La gallega se había ido al velorio de una paisana. Le había dejado una nota en la mesa de la cocina junto con las precisas instrucciones de cómo calentar el puchero. Después de comer y aprovechando que no había nadie, se permitió tomarse un vaso de Toro Viejo que ya estaba abierto.

Se tiró en la cama a leer a Salgari. Estaba en los mares de la Malasia junto a los tigres de Mompracem cuando escuchó la puerta de calle. Creyó que era la vieja y siguió peleando junto a los piratas.

El verdugo abrió la puerta y, sin mirarlo, le dijo que fuera para su pieza. No le hablaba desde hacía meses y sintió miedo. Un miedo irracional. No sabía qué era, pero el gesto, la expresión del padre, la forma en que lo había mirado le hicieron entrar en pánico.

Dejó el libro y golpeó a la puerta. El viejo estaba acostado, tapado con una sábana. El torso desnudo y una sonrisa que lo petrificó. No recordaba que lo hubiera mirado así.

—Pasá y cerrá la puerta —ordenó como era su costumbre al hablar, tanto a él como a su vieja.

—No —le dijo. Y no sabía por qué.

Algo animal lo advertía. Le avisaba a los gritos que saliera de esa pieza. Dio media vuelta y corrió a encerrarse. Los golpes en la madera iban acompañados por insultos.

Abrí putito, maricón mal parido.
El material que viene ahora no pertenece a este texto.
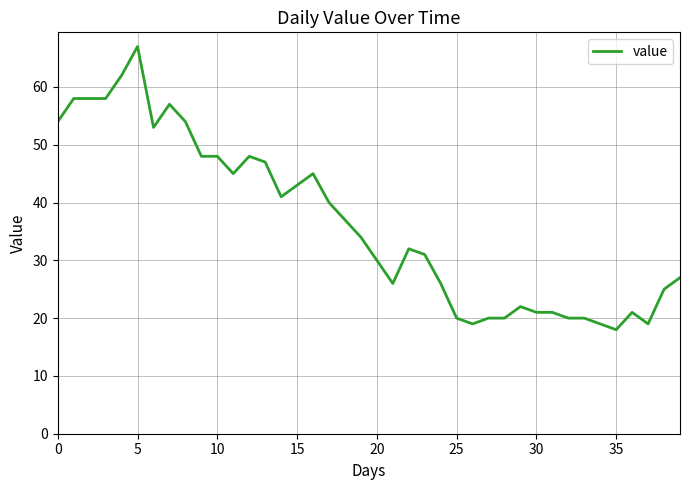

What is the minimum value shown in the chart?

18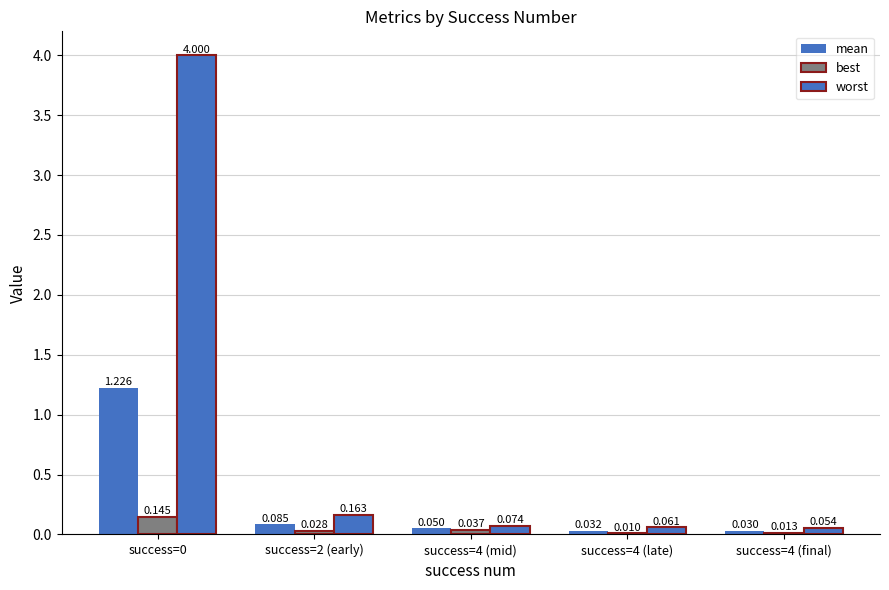

Is the value of worst at success=2 (early) greater than the value of mean at success=2 (early)?

Yes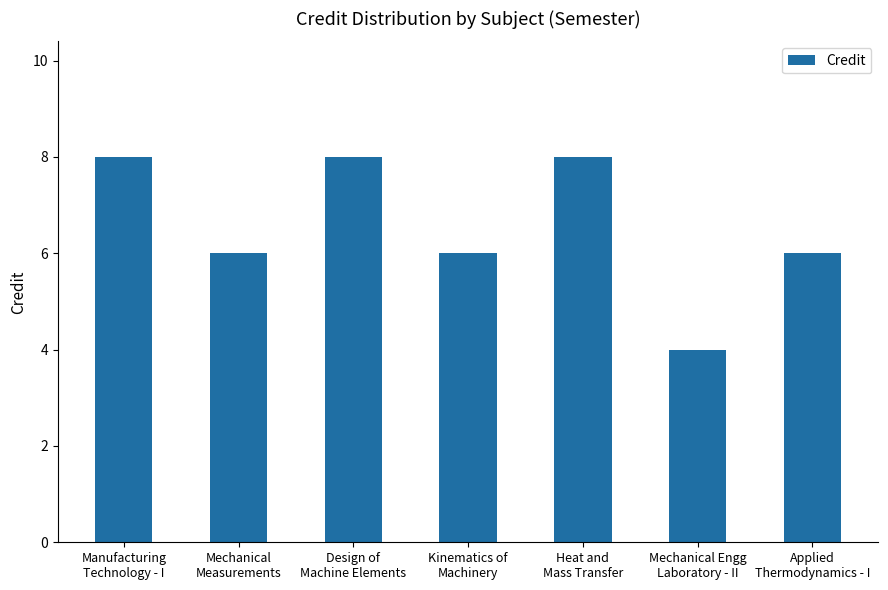

True or false: the data shows 4 at Manufacturing
Technology - I.

False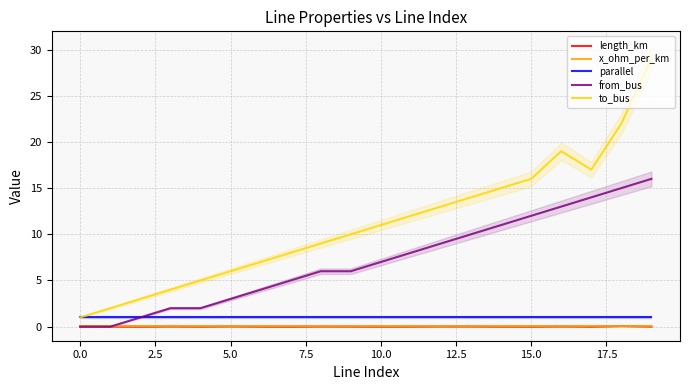

The from_bus series shows 12.0 at 15.0. True or false?

True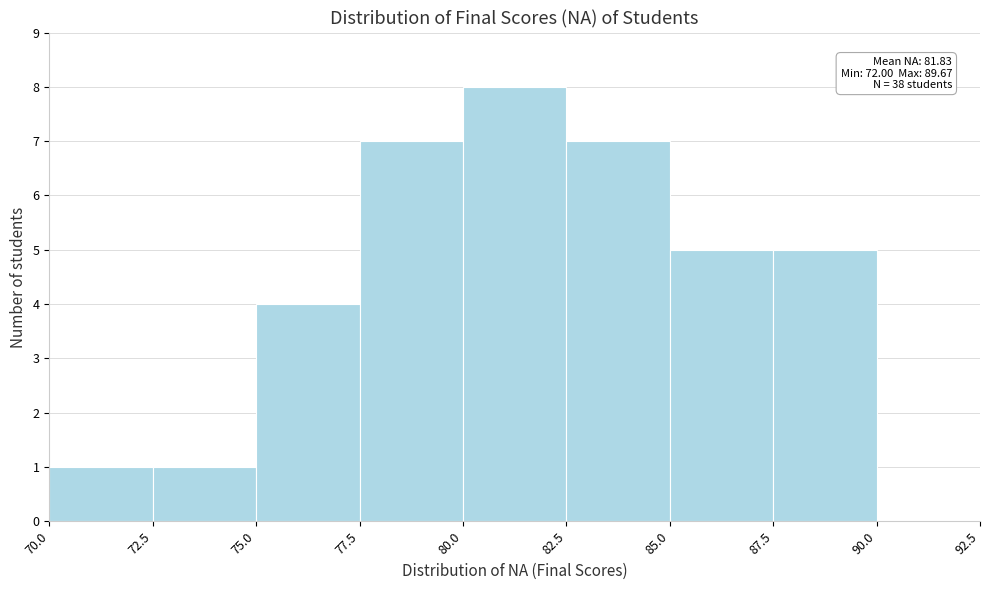

Over which range of the x-axis is the bar tallest?

80.0 to 82.5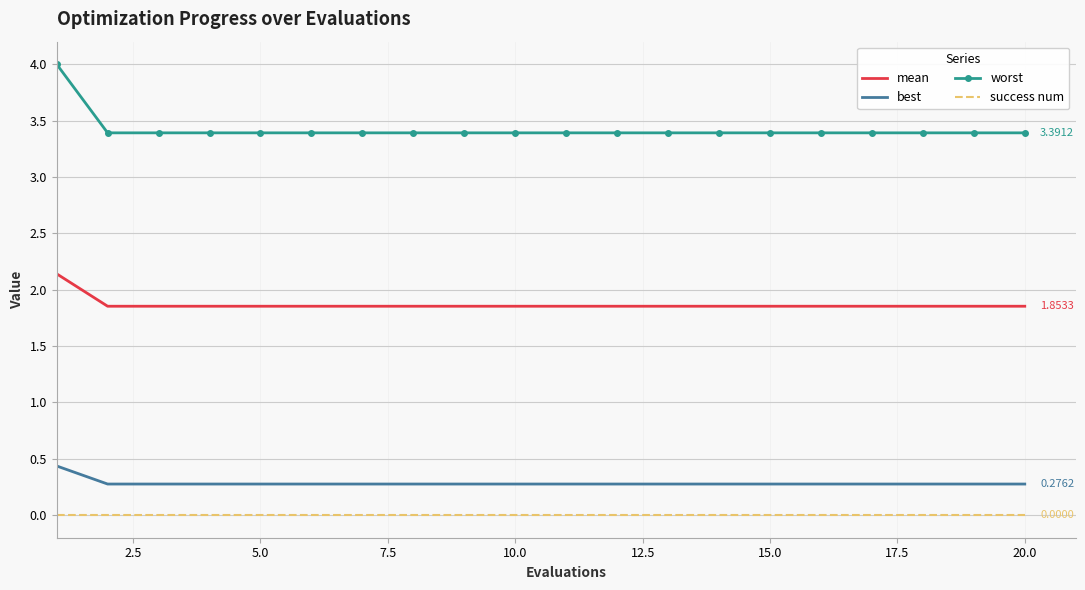

Which series has the widest spread of values?

worst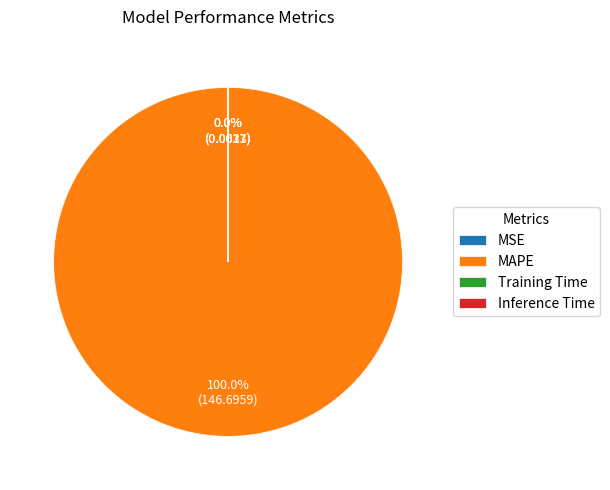

Does any single category account for the majority?

Yes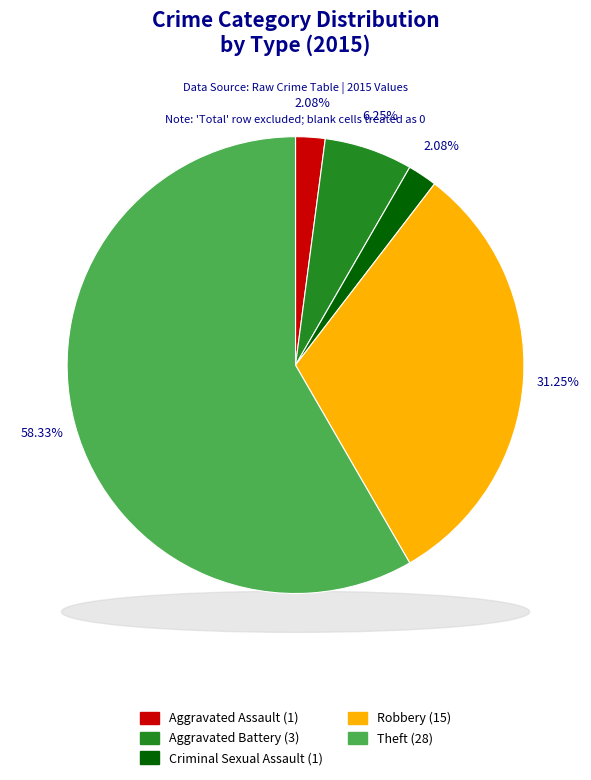

What is the change in value from Aggravated Battery to Theft?

+25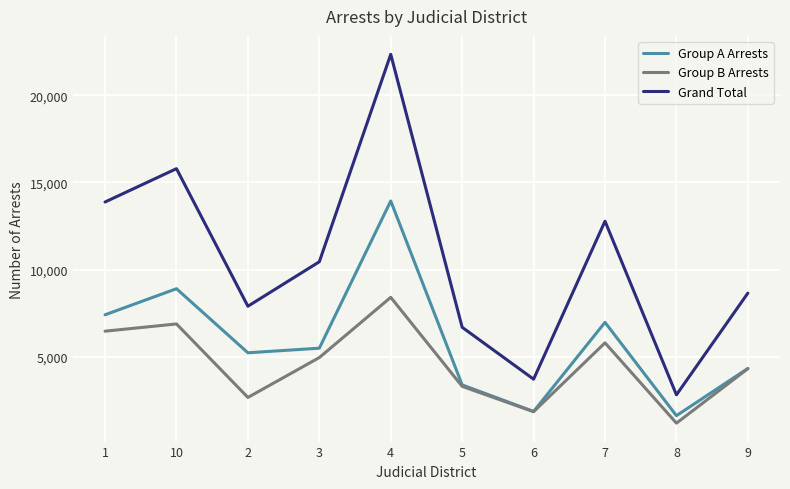

How many lines are shown in the chart?

3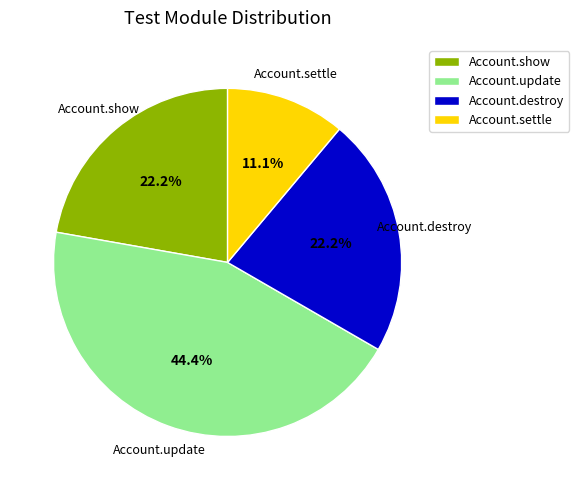

Which has a higher value, Account.update or Account.show?

Account.update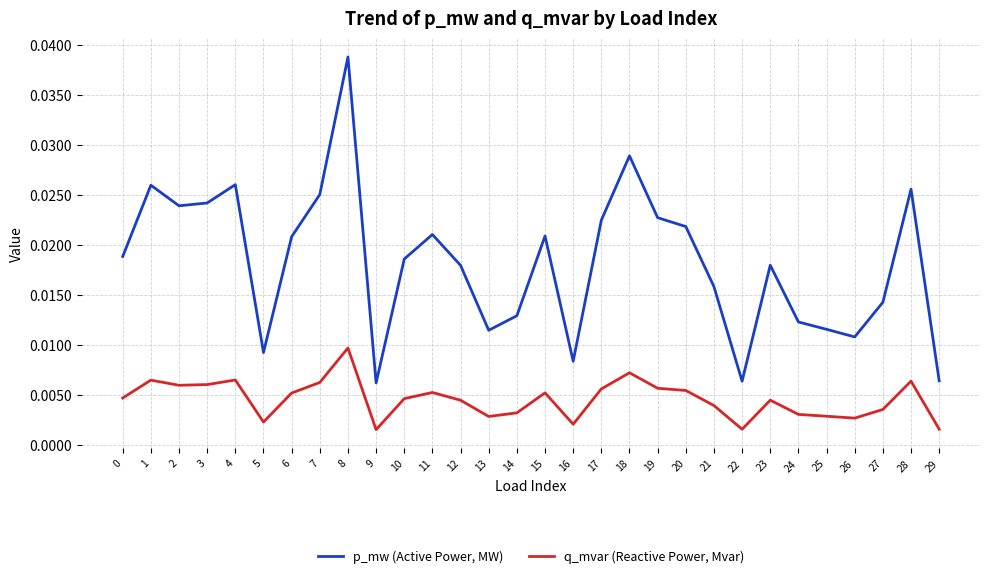

At which label does q_mvar (Reactive Power, Mvar) reach its peak?

8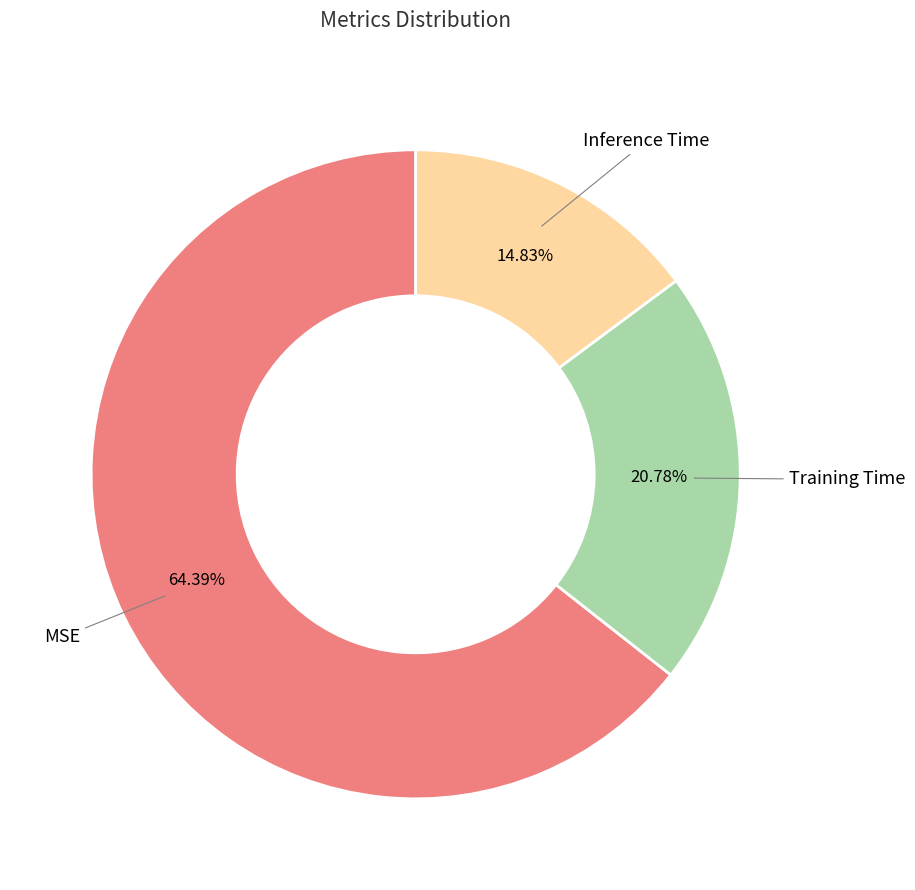

To the nearest percent, what percentage of the pie is MSE?

64%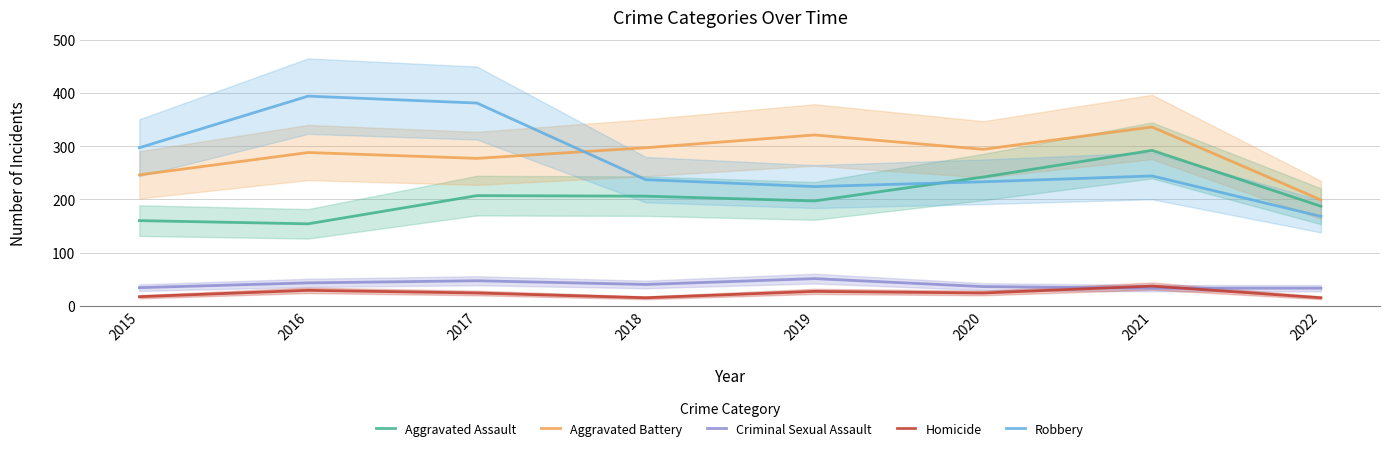

What is the sum of all Robbery values?

2178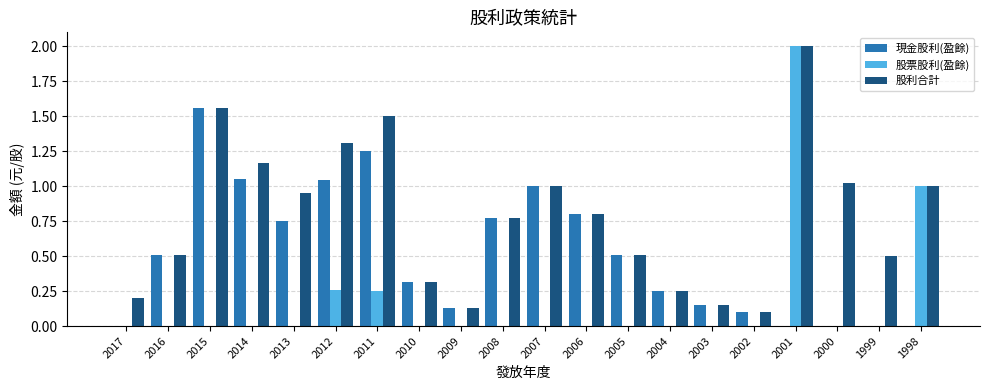

Is the value of 股利合計 at 2010 greater than the value of 現金股利(盈餘) at 2009?

Yes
Abrime o tiro la puerta abajo y va a ser peor.

Corrió la cama hasta la puerta aunque sabía que era inútil, que si cedía no serviría para nada. Escuchó el silencio repentino, la puerta que se abría y los pasos que se apuraban. Lo que vino después fue lo de siempre pero aumentado. Como una película de terror que ya vimos, pero con escenas aun más crueles.

Los gritos de la gallega. Los alaridos del verdugo pidiendo explicaciones.

—Llegué y no estabas. Pedazo de boluda ¿Cómo te vas sin avisarme?

Escuchó los golpes y la vieja que lloraba e intentaba dar justificaciones.

—¿Por qué no te morirás de un cáncer en los huevos? ¿Por qué no nos dejas en paz? Bufarrón hijo de puta —se escuchó gritar, como si hubiese sido otro.

La puerta estalló y la bestia entró como una tromba. Despertó en el Centro Gallego con la cara entumecida como un mal boxeador y varios puntos en la cabeza.

La madre estaba hablando con una enfermera que ni la miraba. Repetía como una letanía:

—No sé cómo se cayó por la escalera… menos mal que no se fracturó ningún hueso.